Exercise:
Set down, in full, every record in the block.

Task inputs:
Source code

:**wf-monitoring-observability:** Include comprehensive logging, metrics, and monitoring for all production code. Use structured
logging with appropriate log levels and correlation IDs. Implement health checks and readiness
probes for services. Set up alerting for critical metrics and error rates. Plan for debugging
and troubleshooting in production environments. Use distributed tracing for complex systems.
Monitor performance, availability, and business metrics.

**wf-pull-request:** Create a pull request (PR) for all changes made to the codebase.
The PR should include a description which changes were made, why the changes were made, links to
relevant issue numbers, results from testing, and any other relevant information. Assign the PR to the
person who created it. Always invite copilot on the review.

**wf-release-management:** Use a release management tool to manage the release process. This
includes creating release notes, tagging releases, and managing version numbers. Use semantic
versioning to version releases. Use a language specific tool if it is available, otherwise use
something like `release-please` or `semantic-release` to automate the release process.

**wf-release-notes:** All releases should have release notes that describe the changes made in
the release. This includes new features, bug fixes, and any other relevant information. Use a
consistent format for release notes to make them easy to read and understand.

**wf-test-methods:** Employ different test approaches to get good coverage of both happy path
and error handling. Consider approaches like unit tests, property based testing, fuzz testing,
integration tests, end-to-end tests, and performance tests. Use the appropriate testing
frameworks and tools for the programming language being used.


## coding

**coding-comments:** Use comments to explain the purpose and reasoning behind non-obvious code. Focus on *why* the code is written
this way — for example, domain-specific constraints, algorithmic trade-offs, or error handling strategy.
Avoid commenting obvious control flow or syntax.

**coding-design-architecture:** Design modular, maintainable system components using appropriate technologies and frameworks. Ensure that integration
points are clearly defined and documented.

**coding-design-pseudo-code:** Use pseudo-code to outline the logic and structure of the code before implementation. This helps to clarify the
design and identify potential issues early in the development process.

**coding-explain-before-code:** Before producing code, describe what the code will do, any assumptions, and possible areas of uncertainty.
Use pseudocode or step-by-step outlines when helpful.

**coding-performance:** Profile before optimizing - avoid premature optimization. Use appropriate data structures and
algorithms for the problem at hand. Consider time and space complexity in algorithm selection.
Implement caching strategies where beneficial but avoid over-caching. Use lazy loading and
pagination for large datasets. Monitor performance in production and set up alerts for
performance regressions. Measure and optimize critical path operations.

Expected answer:
Source code

:**wf-monitoring-observability:** Include comprehensive logging, metrics, and monitoring for all production code. Use structured
logging with appropriate log levels and correlation IDs. Implement health checks and readiness
probes for services. Set up alerting for critical metrics and error rates. Plan for debugging
and troubleshooting in production environments. Use distributed tracing for complex systems.
Monitor performance, availability, and business metrics.

**wf-pull-request:** Create a pull request (PR) for all changes made to the codebase.
The PR should include a description which changes were made, why the changes were made, links to
relevant issue numbers, results from testing, and any other relevant information. Assign the PR to the
person who created it. Always invite copilot on the review.

**wf-release-management:** Use a release management tool to manage the release process. This
includes creating release notes, tagging releases, and managing version numbers. Use semantic
versioning to version releases. Use a language specific tool if it is available, otherwise use
something like `release-please` or `semantic-release` to automate the release process.

**wf-release-notes:** All releases should have release notes that describe the changes made in
the release. This includes new features, bug fixes, and any other relevant information. Use a
consistent format for release notes to make them easy to read and understand.

**wf-test-methods:** Employ different test approaches to get good coverage of both happy path
and error handling. Consider approaches like unit tests, property based testing, fuzz testing,
integration tests, end-to-end tests, and performance tests. Use the appropriate testing
frameworks and tools for the programming language being used.


## coding

**coding-comments:** Use comments to explain the purpose and reasoning behind non-obvious code. Focus on *why* the code is written
this way — for example, domain-specific constraints, algorithmic trade-offs, or error handling strategy.
Avoid commenting obvious control flow or syntax.

**coding-design-architecture:** Design modular, maintainable system components using appropriate technologies and frameworks. Ensure that integration
points are clearly defined and documented.

**coding-design-pseudo-code:** Use pseudo-code to outline the logic and structure of the code before implementation. This helps to clarify the
design and identify potential issues early in the development process.

**coding-explain-before-code:** Before producing code, describe what the code will do, any assumptions, and possible areas of uncertainty.
Use pseudocode or step-by-step outlines when helpful.

**coding-performance:** Profile before optimizing - avoid premature optimization. Use appropriate data structures and
algorithms for the problem at hand. Consider time and space complexity in algorithm selection.
Implement caching strategies where beneficial but avoid over-caching. Use lazy loading and
pagination for large datasets. Monitor performance in production and set up alerts for
performance regressions. Measure and optimize critical path operations.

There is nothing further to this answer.